It's chronic: so close to the end of the Advent season, and my annual letter still not done. Relying on your charity, I'm going to grind out the events and observations of the year just past pell-mell, hoping thereby to get this off to you. An ulterior motive to the recounting - for me - is that it sort of ties up the year with a bow, enabling me to start off fresh with the the heralding of our Saviour's birth celebration and the beginning of the New Year.
Looking back over this year's notes, I see many rough spots, many times of great trial and turmoil, a number of then-overwhelming questions and uncertainties. But, after all, they pass and new opportunities seem to arise from the dust and detritus off all the hectic times, all the bumpy events, all the questions which challenge traditions of thought and practice.
You might recall that I gave my "normally terminal wish" before I got into details. I won't make that mistake again! As one replied, "terminal" seems a somewhat morbid word for a Christmass greeting. Turned out to be too close to the truth for comfort - more on that later.
May you have a Christmass of gratitude for past goodness, overcoming present difficulties, and looking forward to a New Year full of reward and joys! The following narrative comes with my love and warm good wishes.
I wrote last year's letter in November, on a peaceful weekend with friends in Newport, Rhode Island. My host, also an institutional chaplain, happily recognizes that we, too, need rest and calm, gives me a room with no agenda. Before going to Newport, had a noon Thaniksgiving meal at the jail. All of us there had our palates stimulated and our waistlines enlarged by a master chef detained with us for several months. Fortunate that his case was resolved; else, we 'd all be candidates for rigid diets.
After that feast, out to the folks' in Needham with Jessica for a repeat dinner - I obviously had cause for delaying the Newport Thanksgiving eats for two days! Only then did it begin to strike me how Jessica has entered full-force on the inevitable but difficult trip towards full maturation. Though both her mother and I recall our own growing processes, we see it to be a rather solitary road, full of unprecedented ruts and detours for each person who gathers the courage to take it.
------------------------------------------------------------------------
▶ SET OF TASKS:
1. Reproduce the rows below word for word, starting with the row that contains "scientific name: Clusia uvitana" and going on through the row that contains "locality: Main Camp.".
2. Carry the Christmas letter above forward from its last sentence.
------------------------------------------------------------------------
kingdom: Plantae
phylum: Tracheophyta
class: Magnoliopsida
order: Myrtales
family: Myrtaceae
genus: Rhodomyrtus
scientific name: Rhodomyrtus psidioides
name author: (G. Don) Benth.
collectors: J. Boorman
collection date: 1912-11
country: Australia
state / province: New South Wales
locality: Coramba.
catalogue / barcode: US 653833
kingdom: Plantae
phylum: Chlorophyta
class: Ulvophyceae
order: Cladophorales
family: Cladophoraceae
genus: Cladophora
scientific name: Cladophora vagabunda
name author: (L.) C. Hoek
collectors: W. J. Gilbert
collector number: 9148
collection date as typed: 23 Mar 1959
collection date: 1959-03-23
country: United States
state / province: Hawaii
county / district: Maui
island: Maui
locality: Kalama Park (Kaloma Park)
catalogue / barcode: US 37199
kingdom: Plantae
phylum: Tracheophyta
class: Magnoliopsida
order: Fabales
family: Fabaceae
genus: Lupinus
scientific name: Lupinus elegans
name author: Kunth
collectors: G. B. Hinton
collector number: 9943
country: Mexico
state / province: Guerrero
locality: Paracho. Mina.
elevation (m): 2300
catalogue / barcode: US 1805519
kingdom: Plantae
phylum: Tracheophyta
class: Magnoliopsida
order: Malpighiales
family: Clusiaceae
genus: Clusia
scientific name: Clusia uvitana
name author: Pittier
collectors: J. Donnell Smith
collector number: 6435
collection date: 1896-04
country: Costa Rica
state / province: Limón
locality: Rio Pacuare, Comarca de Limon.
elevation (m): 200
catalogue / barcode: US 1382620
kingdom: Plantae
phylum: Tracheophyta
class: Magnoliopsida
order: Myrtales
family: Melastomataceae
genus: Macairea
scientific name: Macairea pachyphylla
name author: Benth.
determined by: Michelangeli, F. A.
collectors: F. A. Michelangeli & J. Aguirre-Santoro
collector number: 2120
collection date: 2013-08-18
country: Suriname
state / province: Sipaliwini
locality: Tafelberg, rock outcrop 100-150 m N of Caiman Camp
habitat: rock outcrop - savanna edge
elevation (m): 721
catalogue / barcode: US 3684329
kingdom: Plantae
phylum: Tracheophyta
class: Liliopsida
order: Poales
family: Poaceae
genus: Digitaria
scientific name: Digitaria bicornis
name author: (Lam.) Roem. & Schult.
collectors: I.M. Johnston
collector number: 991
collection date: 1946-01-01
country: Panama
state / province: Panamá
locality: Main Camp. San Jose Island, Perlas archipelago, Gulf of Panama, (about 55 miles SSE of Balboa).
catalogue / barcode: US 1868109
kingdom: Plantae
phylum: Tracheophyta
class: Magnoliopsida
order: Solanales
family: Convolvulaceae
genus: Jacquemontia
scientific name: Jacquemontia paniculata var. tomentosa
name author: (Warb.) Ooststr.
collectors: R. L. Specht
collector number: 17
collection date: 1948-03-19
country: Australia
------------------------------------------------------------------------
▶ ANSWERS FOR THE TASKS:
1.
scientific name: Clusia uvitana
name author: Pittier
collectors: J. Donnell Smith
collector number: 6435
collection date: 1896-04
country: Costa Rica
state / province: Limón
locality: Rio Pacuare, Comarca de Limon.
elevation (m): 200
catalogue / barcode: US 1382620
kingdom: Plantae
phylum: Tracheophyta
class: Magnoliopsida
order: Myrtales
family: Melastomataceae
genus: Macairea
scientific name: Macairea pachyphylla
name author: Benth.
determined by: Michelangeli, F. A.
collectors: F. A. Michelangeli & J. Aguirre-Santoro
collector number: 2120
collection date: 2013-08-18
country: Suriname
state / province: Sipaliwini
locality: Tafelberg, rock outcrop 100-150 m N of Caiman Camp
habitat: rock outcrop - savanna edge
elevation (m): 721
catalogue / barcode: US 3684329
kingdom: Plantae
phylum: Tracheophyta
class: Liliopsida
order: Poales
family: Poaceae
genus: Digitaria
scientific name: Digitaria bicornis
name author: (Lam.) Roem. & Schult.
collectors: I.M. Johnston
collector number: 991
collection date: 1946-01-01
country: Panama
state / province: Panamá
locality: Main Camp. San Jose Island, Perlas archipelago, Gulf of Panama, (about 55 miles SSE of Balboa).

2.
Have had much thought and talk about this emergence into maturity, a perilous second birth which most adults push to the back of their memory, as it can't but be a hard time: starting with total acceptance of parents' values, a passage through rejection of all, on to assertion of self-values and goals. "Youth is too good to waste on the young"? I think not. Rather, youth is too perilous for the young; they need our active. sensitive, securing, and subtle support. Problem here: we must nurture and secure them at the very time their full emergence will have to pass through rejection of us and hostility towards our values. Grim statistical evidence of the difficulty of this second birth is the fact that suicides are second only to "accidents" as a cause of teen death (and how many "accidents" - vehicular, drug, and other - are in fact the result of emotional circuits overloading and burning out?). No, we can't take this trip to maturity as proxy for the young, nor can we but encourage - or push - then along the way. Our best comfort is that most productively functioning adults have come far in their own trips.
Assisted the Samaritans in writing a proposal to get their suicide intervention quarters in the basement of a church renovated. Fortunately, the proposal did not get through, for the Boston branch is moving in '79 to new quarters, designed specifically for their confidential reassuring work in a secure, comfortable location. Though their present phone lines receive over 50,000 calls a year on their 24-hour service - along with the steady flow of visitors who come in to abate their feelings of loneliness, despair, and futility - a frustrating number of callers hear a busy signal. The new center will have more phone lines and a more adequate facility for the drop-in. Why, it's even planned that the center will have heat in Winter and cooling in Summer, thus reversing the present center's climate.
I mentioned last year helping an elderly French-speaking inmate to get his case in court resolved, that he might end his days in peace. Surprise: as we ended our last session in court, with him being given a light probation, he thanked me for my translation efforts - in impeccable English! Me conned? not possible . . .
Let's root for those canals, dentist. Back to B.U.'s School of Graduate Dentistry, preparatory to getting three teeth crowned, though even the most recent Popes are forsaking their triple crown. In fact, the visits to the dentist afford me one of my few opportunities for total relaxation. Many years ago, a dentist introduced me to dental hypnosis, with the post-hyp suggestion that brings me under any time I sit in a dentist's chair. With no pain being sensed, it's quite a pleasant rest.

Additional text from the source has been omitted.